Мне показалось странным, что стражи усомнились в слове офицера имперской армии, и я позволил себе вмешаться в беседу.

— Я могу засвидетельствовать сказанное. Вот повязка, что закрывала мои глаза. Можете примерить сами, коли не верите, сквозь нее ничего не видать.

— Михаил, позвольте мне разобраться самому, — мягко отстранил меня Ночная Тень и опять обратился к стражам. — Я принимаю гостя на свое попечение и готов отвечать за любые его действия, осмотрительные и неосмотрительные.

— Вы отдадите подтверждение доброй волей и без принуждения? — переспросил первый страж, хотя, на мой взгляд, слова Звездочадского сложно было истолковать превратно.

Ночная Тень, не выказывая ни малейшего раздражения, повторил. Когда страж спросил в третий раз, и Звездочадский опять ответил согласием, я догадался, что передо мной разыгрывается некий ритуал.

Я с интересом глядел, что же будет дальше, и потому обратил внимание, что страж, принимая плату за въезд, удержал руку Звездочадского в своей дольше необходимого. Хотя, возможно, это было плодом моей разыгравшейся под воздействием местного колорита фантазии.

После соблюдения положенных правил стражи растворили ворота, и мы очутились по другую сторону стены. Здесь нас встретила та же дорога и те же деревья по обочинам, такие же серо-желтые камни, словно кости, выступающие из-под земли, и такое же пронзительно-синее небо. Даже орлы за стеной ничем не отличались от своих собратьев. Вскоре нам начали попадаться отдельно стоящие жилища и целые села. Дома были побелены известью, двери и наличники расцвечены желтыми, голубыми, алыми красками. Дома окружали каменные заборы, сплошь увитые засохшими виноградными лозами, — не приходилось сомневаться, что когда они зазеленеют, заборы скроются от глаз.

Любопытство мучило меня, и коли Звездочадский дал мне carte blanche[6], грех было им не воспользоваться:

— Габриэль, скажите, кем и когда выстроена такая высокая стена? От кого она защищает?

— Этого я вам сказать не могу, — последовал ответ.

— Это тайна? — изумился я.

— Отчего же? Просто я не знаю. Когда я родился, стена уже была. Она стояла во времена моего отца, деда и прадеда.

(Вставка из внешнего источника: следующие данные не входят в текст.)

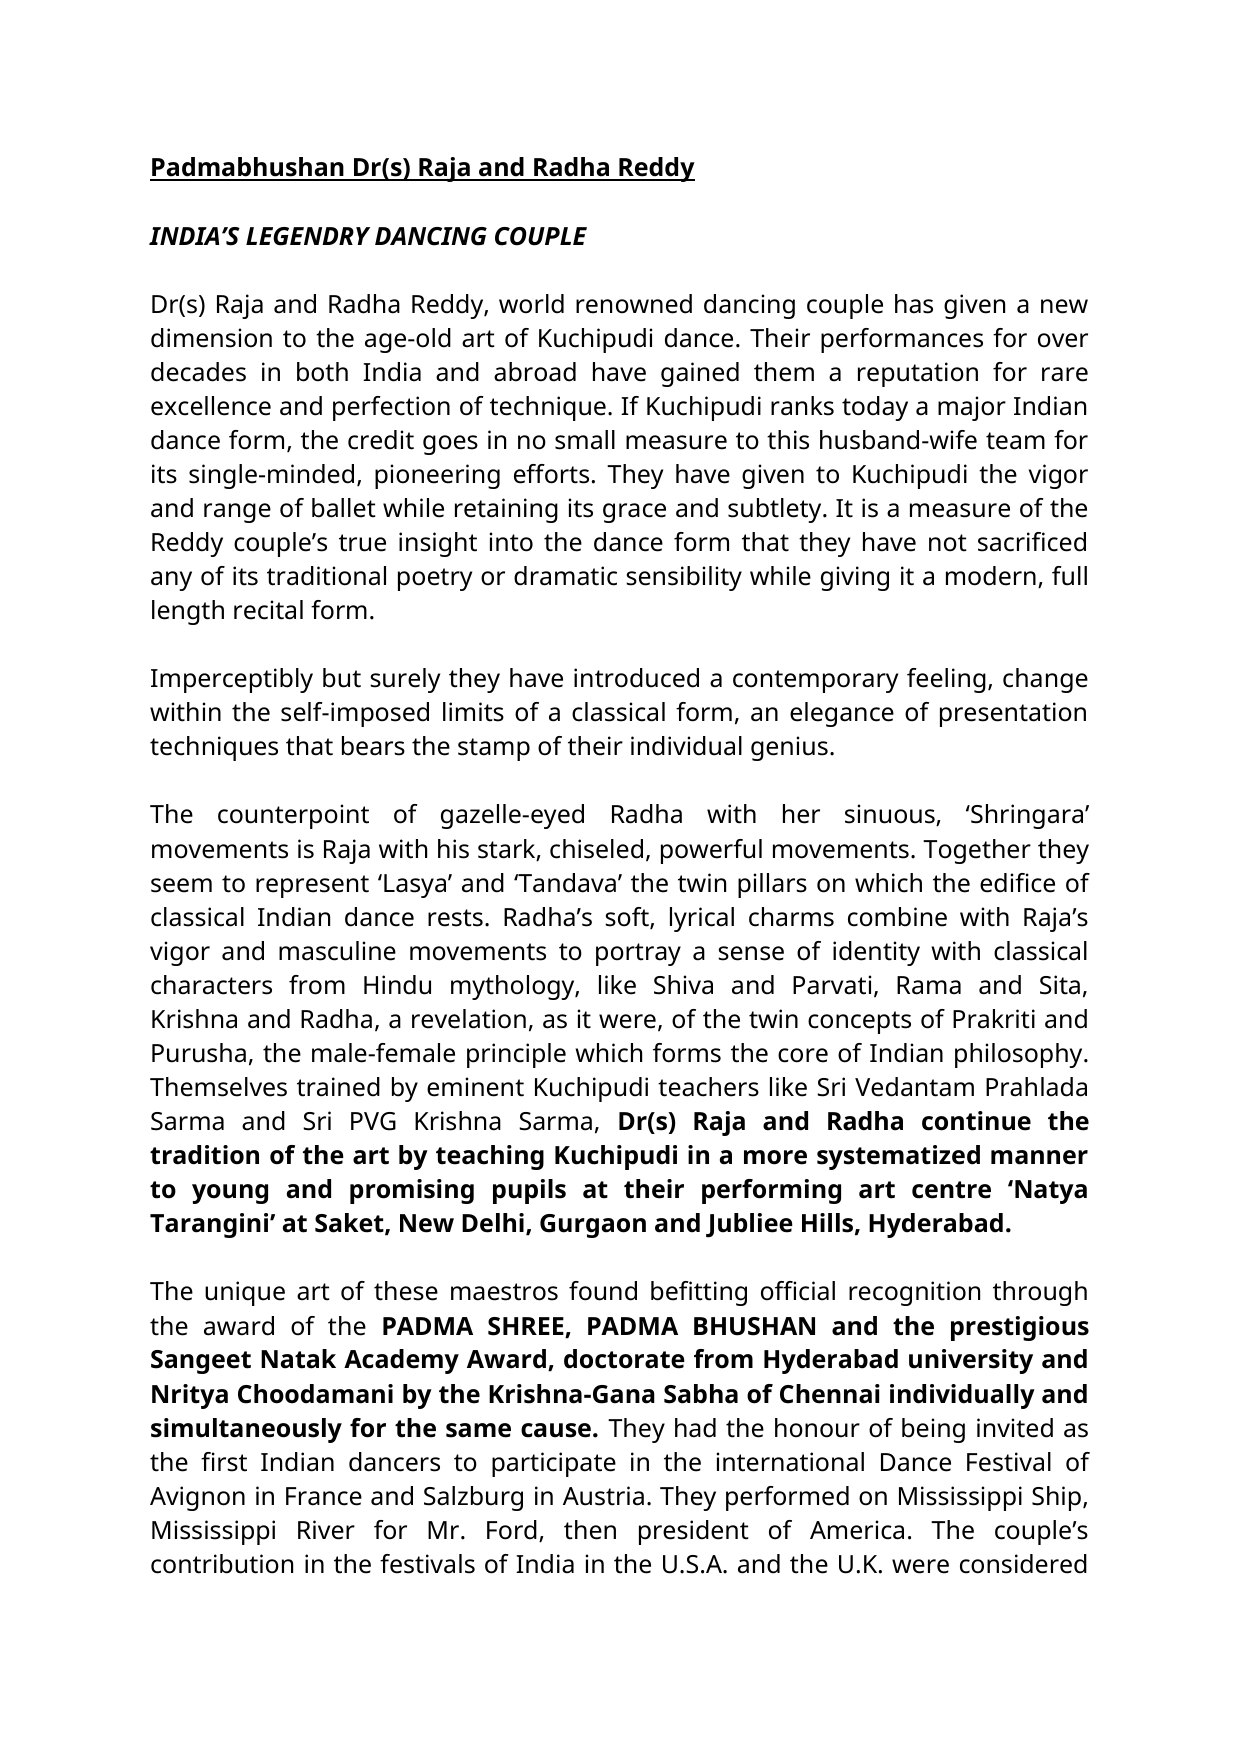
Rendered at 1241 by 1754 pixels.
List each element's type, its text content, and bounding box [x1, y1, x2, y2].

text INDIA’S LEGENDRY DANCING COUPLE [150, 218, 1090, 252]
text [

Не сохранилось ни одной записи, ни единого предания о днях без стены. Она была, есть и будет. Без нее не может быть. Таков порядок. Мы давно привыкли к ней и не замечаем. Но я могу поделиться с вами своими догадками. В прошлом мы были воинственным народом. Детьми мы шутили, что стена хранит не нас от мира, а мир — от нас. Вы заметили? Плата за въезд в Мнемотеррию символична, но попробовали бы вы уехать, и вас тотчас обдерут, как липку. Гости извне здесь редки. Скажу начистоту, вы единственный. На моей памяти больше никто не осмелился пригласить в Мнемотеррию посторонних.